A United Nations goal to have one billion trees planted in one year has reached its mark, the UN announced Wednesday, days before climate change talks are set to begin in Indonesia.
Half of the saplings planted under the Billion Trees Campaign, launched in Kenyan capital in November 2006, were planted by private citizens and households, while 13 percent were planted by the private sector.
"I am delighted to say that an initiative to catalyse the pledging and the planting of one billion trees has been achieved and has indeed surpassed its mark," the UN's Environment Programme director Achim Steiner said.
"It is a further sign of the breathtaking momentum witnessed this year on the challenge for this generation - climate change."
Ethiopia planted the most trees - about 700 million - as part of its millennium celebrations, while Mexico was next with 217 million plantation and Turkey third with 150 million.

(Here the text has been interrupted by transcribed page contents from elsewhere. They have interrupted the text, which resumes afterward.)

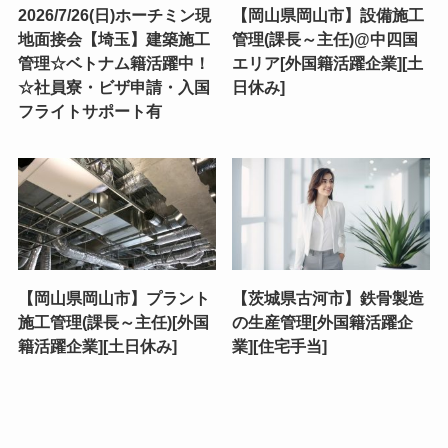
2026/7/26(日)ホーチミン現
【岡山県岡山市】設備施工
地面接会【埼玉】建築施工
管理(課長～主任)@中四国
管理☆ベトナム籍活躍中！
エリア[外国籍活躍企業][土
☆社員寮・ビザ申請・入国
日休み]
フライトサポート有
【岡山県岡山市】プラント
【茨城県古河市】鉄骨製造
施工管理(課長～主任)[外国
の生産管理[外国籍活躍企
籍活躍企業][土日休み]
業][住宅手当]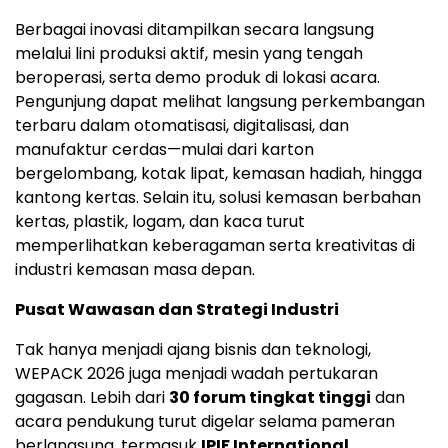
Berbagai inovasi ditampilkan secara langsung
melalui lini produksi aktif, mesin yang tengah
beroperasi, serta demo produk di lokasi acara.
Pengunjung dapat melihat langsung perkembangan
terbaru dalam otomatisasi, digitalisasi, dan
manufaktur cerdas—mulai dari karton
bergelombang, kotak lipat, kemasan hadiah, hingga
kantong kertas. Selain itu, solusi kemasan berbahan
kertas, plastik, logam, dan kaca turut
memperlihatkan keberagaman serta kreativitas di
industri kemasan masa depan.
Pusat Wawasan dan Strategi Industri
Tak hanya menjadi ajang bisnis dan teknologi,
WEPACK 2026 juga menjadi wadah pertukaran
gagasan. Lebih dari
30 forum tingkat tinggi
dan
acara pendukung turut digelar selama pameran
berlangsung, termasuk
IPIF International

Delegates and environment ministers from around the world are set to converge on Bali, Indonesia, next week for the UN climate change talks, where decisions on a post-Kyoto emissions reduction plan are expected to be discussed.
Rapid deforestation is blamed for the increasing effects of climate change, and planting trees is seen as a way to slow those effects. "We called you to action almost exactly a year ago and you responded beyond our dreams. Now we must keep the pressure on and continue the good work for the planet," said Kenyan Nobel Peace Prize laureate Wangari Maathai, who inspired the initiative.